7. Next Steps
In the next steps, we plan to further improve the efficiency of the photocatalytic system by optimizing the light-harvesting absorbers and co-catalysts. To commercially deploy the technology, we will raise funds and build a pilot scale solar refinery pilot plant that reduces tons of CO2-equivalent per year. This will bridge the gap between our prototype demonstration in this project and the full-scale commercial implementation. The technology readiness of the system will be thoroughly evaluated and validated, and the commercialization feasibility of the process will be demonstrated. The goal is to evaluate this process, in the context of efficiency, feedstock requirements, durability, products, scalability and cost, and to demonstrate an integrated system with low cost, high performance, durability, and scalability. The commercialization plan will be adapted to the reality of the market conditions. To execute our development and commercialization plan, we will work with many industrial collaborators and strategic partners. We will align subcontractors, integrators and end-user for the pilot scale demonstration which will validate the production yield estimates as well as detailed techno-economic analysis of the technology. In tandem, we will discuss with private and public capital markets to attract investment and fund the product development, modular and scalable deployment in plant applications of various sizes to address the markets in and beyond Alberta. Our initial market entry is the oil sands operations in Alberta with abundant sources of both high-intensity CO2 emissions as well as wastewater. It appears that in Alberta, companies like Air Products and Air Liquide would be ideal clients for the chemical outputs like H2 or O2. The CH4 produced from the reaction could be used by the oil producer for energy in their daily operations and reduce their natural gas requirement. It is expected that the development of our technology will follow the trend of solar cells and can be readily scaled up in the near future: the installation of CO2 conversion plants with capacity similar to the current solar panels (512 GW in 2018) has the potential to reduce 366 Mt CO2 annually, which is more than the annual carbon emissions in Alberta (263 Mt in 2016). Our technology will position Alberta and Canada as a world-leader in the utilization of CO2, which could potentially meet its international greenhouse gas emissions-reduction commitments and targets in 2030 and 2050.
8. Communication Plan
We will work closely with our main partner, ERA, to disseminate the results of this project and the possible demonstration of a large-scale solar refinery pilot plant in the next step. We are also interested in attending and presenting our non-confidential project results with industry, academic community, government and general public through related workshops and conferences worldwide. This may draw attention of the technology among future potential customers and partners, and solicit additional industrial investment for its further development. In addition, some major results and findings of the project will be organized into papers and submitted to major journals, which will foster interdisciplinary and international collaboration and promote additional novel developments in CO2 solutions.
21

...

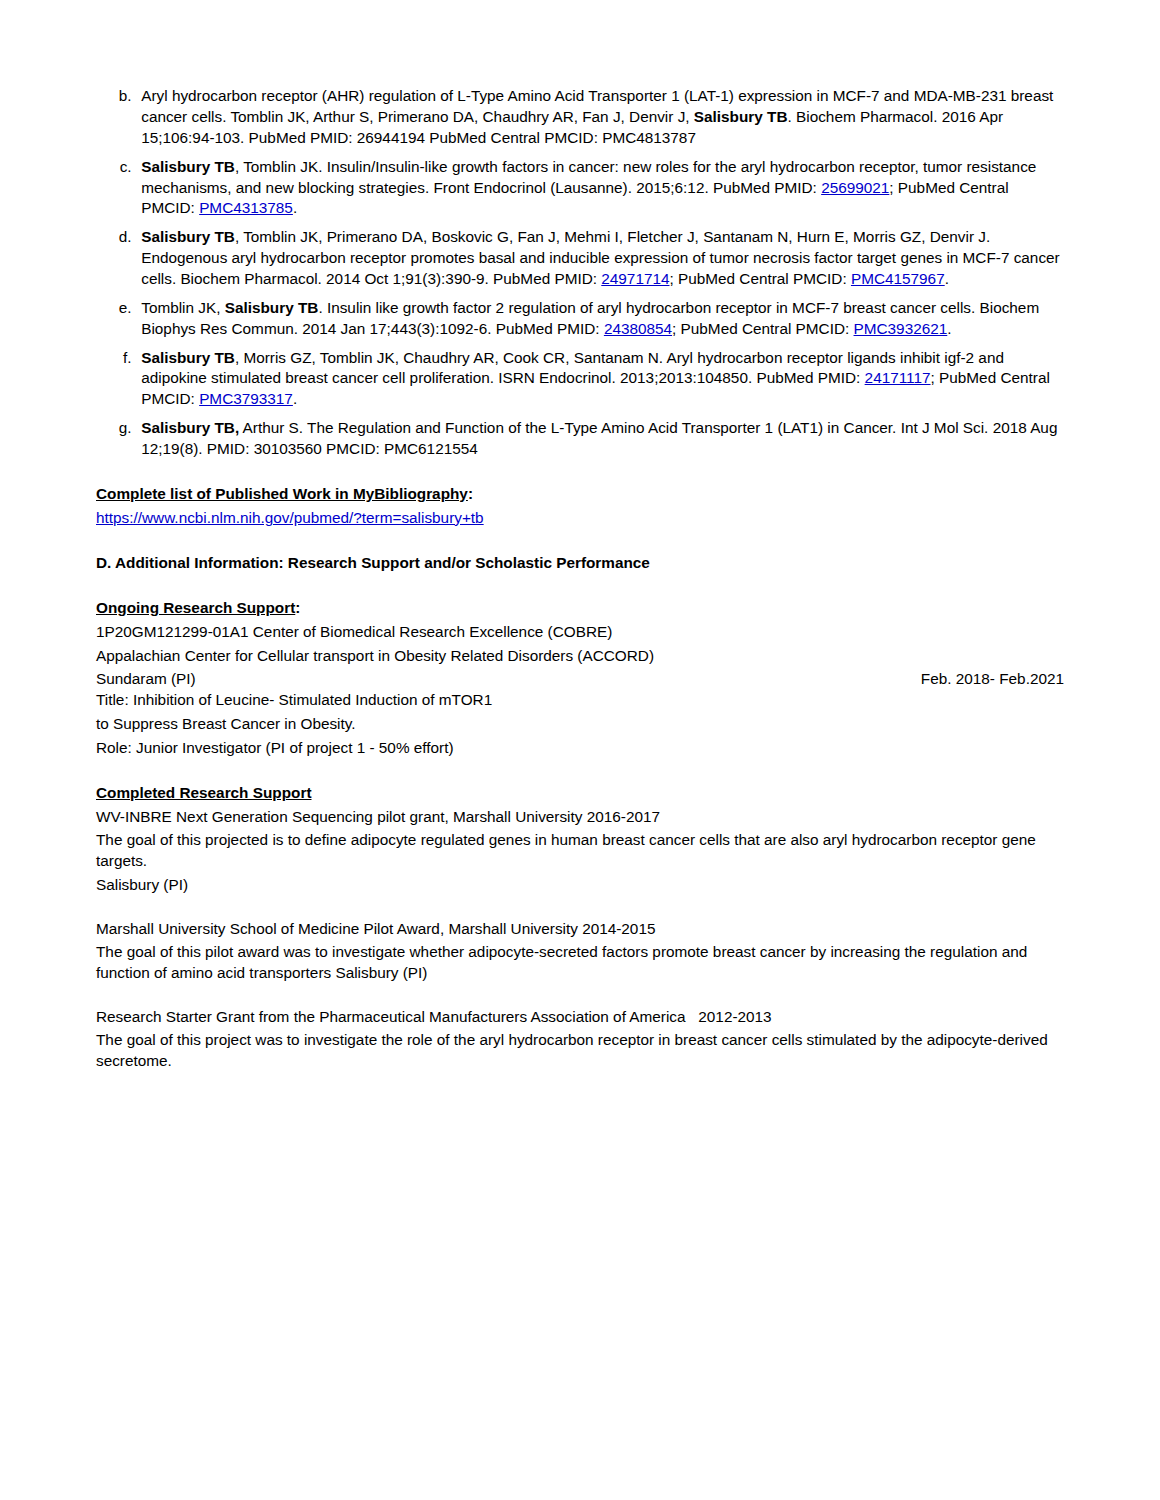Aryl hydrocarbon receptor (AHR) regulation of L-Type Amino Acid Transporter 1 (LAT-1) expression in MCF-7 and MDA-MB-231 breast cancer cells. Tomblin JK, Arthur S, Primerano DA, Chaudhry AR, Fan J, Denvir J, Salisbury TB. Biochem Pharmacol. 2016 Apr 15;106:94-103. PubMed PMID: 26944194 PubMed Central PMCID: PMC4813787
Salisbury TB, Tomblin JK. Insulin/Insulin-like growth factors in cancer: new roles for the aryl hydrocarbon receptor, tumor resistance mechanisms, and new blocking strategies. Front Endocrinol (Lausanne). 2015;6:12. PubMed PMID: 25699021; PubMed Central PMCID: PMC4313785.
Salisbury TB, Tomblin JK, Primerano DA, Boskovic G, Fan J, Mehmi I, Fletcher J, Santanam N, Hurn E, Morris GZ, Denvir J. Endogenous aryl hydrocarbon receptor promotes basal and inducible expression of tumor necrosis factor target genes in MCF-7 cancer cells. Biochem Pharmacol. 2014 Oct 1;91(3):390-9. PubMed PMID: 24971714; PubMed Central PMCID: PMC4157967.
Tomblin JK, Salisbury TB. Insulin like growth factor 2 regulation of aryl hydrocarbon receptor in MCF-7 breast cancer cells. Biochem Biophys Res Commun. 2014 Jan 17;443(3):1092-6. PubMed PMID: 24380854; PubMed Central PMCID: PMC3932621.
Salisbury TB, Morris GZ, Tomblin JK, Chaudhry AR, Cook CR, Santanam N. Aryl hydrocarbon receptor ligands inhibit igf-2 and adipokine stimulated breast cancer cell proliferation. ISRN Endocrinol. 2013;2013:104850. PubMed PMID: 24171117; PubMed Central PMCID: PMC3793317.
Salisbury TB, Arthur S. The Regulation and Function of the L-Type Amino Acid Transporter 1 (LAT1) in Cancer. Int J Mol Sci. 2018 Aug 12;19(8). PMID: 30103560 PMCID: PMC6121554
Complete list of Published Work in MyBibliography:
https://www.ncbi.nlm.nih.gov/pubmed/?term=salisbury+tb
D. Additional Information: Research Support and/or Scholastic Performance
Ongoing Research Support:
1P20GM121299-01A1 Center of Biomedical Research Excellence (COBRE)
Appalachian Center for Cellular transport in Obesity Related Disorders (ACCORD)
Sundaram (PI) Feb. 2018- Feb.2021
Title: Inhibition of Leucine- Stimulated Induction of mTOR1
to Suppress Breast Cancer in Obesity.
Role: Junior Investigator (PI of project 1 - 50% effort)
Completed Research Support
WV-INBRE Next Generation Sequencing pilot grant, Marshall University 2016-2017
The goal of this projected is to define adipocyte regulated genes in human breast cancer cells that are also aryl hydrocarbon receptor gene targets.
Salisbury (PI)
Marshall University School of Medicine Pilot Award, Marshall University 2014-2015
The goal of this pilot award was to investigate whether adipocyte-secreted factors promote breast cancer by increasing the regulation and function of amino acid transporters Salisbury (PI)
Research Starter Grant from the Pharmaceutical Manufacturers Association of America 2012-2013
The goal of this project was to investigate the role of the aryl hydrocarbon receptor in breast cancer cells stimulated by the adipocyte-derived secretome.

**What to produce:**
The lines holding the string "Center" in the listing above are what you should copy out.

**Result of the task:**
1P20GM121299-01A1 Center of Biomedical Research Excellence (COBRE)
Appalachian Center for Cellular transport in Obesity Related Disorders (ACCORD)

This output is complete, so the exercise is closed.